[Supplied passage — start]

Electron Microscopy

Question 1

What is the range of light wavelength?

What is the resolution of light?

Answer 1

400-710 nm

Approx 200nm

Question 2

What is the wavelength of electrons?

What is the resolution of electrons?

Answer 2

Approx 2.5pm

Approx 0.1nm

Question 3

How do electron microscopes generally work?

Answer 3

Electrons emitted from filament

• -> accelerated by electric field (towards anode)
• -> beams focused by condenser lens (electromagnetic lens)

Question 4

What conditions must be controlled in electron microscopes?

Answer 4

Vacuum

High pressure

Question 5

What does the condenser lens do?

Answer 5

Focuses the electron beam

Question 6

What is the difference between the way SEM + TEM work?

Answer 6

TEM: electrons scatter or hit fluorescent screen at bottom of microscope
Specimen between 2 lenses

SEM: electrons focused onto metal coated specimen + scattered electrons from the metal are collected by detector
Specimen at end of 2 lenses

Question 7

What are the 4 direct examination TEM techniques?

[Supplied passage — finish]
[Extracted material — start]

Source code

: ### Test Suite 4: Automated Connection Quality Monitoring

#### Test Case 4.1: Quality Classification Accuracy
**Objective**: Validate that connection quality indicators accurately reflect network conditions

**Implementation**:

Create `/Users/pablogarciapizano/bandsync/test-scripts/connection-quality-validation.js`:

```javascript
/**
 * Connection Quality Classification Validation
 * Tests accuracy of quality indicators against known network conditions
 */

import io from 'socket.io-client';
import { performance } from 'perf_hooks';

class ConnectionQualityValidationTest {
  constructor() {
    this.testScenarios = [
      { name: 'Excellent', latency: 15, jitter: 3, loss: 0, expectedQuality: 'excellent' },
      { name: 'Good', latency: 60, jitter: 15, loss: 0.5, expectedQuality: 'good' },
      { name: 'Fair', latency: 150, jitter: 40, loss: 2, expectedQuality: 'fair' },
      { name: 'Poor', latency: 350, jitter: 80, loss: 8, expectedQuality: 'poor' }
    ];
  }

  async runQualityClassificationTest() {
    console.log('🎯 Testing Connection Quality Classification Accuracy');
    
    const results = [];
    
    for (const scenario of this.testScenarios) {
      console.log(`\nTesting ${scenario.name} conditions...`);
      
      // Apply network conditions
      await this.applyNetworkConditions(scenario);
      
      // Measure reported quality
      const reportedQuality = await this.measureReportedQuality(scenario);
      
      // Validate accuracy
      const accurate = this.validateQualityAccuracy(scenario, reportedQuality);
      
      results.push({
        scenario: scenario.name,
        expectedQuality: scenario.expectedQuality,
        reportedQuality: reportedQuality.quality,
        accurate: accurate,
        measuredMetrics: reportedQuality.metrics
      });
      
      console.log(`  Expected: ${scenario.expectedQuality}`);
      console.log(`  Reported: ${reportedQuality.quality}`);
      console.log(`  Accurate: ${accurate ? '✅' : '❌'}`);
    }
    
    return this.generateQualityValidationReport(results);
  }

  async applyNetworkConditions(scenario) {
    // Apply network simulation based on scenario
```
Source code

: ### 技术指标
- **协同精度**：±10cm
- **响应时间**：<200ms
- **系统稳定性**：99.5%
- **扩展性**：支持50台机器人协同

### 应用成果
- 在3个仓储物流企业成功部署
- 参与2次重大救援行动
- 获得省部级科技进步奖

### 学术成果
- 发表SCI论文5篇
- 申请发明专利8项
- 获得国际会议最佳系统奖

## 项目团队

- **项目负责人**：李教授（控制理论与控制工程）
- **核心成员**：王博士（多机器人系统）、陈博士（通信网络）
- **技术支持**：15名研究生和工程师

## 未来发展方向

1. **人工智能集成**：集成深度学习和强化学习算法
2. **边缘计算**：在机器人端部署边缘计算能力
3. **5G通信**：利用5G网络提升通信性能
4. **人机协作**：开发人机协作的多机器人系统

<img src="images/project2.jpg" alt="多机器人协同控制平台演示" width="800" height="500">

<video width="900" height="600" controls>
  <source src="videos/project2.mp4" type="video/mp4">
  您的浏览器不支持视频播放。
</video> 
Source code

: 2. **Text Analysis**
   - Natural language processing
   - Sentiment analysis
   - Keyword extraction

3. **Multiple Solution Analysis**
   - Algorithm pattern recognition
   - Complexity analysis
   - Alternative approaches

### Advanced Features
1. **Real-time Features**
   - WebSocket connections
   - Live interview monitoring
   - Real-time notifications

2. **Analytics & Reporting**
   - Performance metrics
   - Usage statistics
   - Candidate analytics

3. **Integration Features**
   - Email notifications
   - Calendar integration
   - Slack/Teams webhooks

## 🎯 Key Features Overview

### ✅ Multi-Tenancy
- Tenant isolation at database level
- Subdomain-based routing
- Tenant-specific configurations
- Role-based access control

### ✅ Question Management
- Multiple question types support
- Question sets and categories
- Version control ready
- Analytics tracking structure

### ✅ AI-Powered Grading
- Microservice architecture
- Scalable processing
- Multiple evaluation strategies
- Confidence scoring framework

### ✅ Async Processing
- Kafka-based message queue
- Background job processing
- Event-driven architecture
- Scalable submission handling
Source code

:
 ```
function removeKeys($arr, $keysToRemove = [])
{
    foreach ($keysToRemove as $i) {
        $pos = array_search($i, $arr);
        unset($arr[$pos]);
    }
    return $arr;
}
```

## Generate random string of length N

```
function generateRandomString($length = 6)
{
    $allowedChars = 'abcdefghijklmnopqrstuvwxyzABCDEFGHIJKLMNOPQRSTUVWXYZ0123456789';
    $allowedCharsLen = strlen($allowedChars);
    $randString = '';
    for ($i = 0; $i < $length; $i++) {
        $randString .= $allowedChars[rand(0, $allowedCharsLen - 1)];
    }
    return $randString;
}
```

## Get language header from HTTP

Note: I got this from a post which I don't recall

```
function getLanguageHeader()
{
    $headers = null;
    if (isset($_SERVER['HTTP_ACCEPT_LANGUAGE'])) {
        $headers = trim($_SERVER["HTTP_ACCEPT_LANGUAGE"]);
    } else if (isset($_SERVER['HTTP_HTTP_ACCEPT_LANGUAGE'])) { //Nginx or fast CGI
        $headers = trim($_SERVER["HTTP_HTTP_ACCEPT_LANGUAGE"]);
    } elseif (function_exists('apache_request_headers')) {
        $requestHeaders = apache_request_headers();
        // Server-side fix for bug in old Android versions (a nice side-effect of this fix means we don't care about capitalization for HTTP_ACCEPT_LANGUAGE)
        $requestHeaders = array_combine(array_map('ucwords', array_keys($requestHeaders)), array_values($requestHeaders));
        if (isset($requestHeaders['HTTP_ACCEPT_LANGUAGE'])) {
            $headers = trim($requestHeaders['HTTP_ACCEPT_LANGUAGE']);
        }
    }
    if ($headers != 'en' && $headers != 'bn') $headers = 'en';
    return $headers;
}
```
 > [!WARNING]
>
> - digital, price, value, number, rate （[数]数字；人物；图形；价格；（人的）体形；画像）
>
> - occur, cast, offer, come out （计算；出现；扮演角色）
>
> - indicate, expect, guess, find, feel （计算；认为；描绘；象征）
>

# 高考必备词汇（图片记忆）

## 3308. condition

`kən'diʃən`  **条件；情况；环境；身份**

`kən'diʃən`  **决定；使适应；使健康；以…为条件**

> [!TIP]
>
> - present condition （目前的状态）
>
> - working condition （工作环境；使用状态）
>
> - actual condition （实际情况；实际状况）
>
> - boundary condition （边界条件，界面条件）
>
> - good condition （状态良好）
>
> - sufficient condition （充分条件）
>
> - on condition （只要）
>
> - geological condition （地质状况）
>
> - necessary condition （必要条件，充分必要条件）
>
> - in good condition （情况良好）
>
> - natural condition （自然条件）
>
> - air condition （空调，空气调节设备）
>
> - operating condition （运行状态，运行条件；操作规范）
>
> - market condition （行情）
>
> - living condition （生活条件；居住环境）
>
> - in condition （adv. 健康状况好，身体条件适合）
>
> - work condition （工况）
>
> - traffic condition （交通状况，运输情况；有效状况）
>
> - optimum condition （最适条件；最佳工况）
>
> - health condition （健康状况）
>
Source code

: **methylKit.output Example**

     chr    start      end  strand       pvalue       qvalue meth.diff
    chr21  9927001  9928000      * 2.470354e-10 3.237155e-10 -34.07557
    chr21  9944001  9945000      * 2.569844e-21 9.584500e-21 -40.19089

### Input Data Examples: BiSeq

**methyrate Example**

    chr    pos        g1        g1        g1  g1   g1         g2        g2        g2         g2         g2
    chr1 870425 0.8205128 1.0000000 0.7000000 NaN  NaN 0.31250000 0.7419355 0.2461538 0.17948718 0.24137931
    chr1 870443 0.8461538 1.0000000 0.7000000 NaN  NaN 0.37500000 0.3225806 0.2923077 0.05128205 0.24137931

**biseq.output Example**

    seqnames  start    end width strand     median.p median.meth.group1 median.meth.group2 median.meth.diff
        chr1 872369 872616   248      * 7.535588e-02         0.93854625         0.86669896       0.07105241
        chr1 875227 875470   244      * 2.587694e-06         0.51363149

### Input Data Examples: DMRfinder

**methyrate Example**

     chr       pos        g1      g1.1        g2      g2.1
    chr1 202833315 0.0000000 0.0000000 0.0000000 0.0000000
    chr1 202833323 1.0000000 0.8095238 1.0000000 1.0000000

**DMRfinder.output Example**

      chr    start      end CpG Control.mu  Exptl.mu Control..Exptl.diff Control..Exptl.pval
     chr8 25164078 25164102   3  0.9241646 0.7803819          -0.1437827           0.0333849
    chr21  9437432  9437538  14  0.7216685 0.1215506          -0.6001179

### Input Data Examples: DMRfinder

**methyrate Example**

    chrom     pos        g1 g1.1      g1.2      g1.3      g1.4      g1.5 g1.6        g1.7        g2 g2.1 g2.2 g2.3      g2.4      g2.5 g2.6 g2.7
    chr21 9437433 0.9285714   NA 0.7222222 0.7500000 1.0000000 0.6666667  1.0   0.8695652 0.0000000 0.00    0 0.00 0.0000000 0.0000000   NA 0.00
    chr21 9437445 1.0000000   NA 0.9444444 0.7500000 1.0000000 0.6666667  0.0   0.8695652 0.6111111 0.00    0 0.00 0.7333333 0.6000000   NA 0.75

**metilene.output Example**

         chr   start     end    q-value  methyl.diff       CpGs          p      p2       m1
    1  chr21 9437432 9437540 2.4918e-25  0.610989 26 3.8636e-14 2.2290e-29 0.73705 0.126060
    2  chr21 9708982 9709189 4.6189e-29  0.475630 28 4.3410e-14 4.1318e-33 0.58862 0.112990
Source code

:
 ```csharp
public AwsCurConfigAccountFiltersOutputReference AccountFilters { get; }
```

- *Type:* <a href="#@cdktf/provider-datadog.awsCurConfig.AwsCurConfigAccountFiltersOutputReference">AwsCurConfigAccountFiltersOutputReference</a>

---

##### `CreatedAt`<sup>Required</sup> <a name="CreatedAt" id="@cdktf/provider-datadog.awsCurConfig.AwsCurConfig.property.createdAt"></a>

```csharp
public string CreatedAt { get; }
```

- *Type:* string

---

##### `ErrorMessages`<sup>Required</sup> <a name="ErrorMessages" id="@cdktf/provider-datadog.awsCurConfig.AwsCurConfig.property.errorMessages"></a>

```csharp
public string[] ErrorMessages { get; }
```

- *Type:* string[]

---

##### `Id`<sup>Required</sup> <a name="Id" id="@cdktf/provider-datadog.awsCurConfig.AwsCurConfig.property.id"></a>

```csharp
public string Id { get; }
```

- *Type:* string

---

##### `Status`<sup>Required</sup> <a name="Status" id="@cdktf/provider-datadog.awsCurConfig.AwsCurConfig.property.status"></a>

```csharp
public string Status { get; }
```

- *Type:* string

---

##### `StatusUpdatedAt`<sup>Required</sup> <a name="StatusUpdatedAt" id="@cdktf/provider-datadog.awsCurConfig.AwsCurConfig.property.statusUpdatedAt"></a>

[Extracted material — finish]

To do —
1 - In the electron microscopy text, what is the approximate resolution of light?
2 - Extend the electron microscopy text, starting after its last line.

Replies —
1 - About 200 nm.

2 -
Answer 7

> Grids
Formvar
Contrast
Replication

Question 8

What are the 5 TEM techniques for Sections from Tissues?

Answer 8

> Fixation 
> Dehydration 
> Embedding 
> Sectioning 
> Staining

Question 9

Describe how samples are coated with formvar

Answer 9

Formvar floats on surface of water in petri dish

• -> grids sitting on shit of wire glaze at bottom of dish lifted out of water
• -> formvar deposited on them

Question 10

How can sample contrast be enhanced?

Answer 10

Negative staining
- staining w/ heavy metals e.g lead, uranium, tungsten + gold

Shadowing

• heavy metal evaporated from wire in vacuum chamber
• -> casts shadow onto adjacent sample

Question 11

What can be done to fragile samples?

Answer 11

Replicas made
- sample surface coated w/ film of evaporated carbon/plastic
then shadowed

Question 12

Why is fixation needed?

Answer 12

Biological fine structure needs to be preserved during sample preparation

Question 13

Why should small samples be used in fixation?

Answer 13

Chemicals must penetrate tissues to fix them
–> smaller sample
= rapid infiltration of fixative

Question 14

What happens in dehydration?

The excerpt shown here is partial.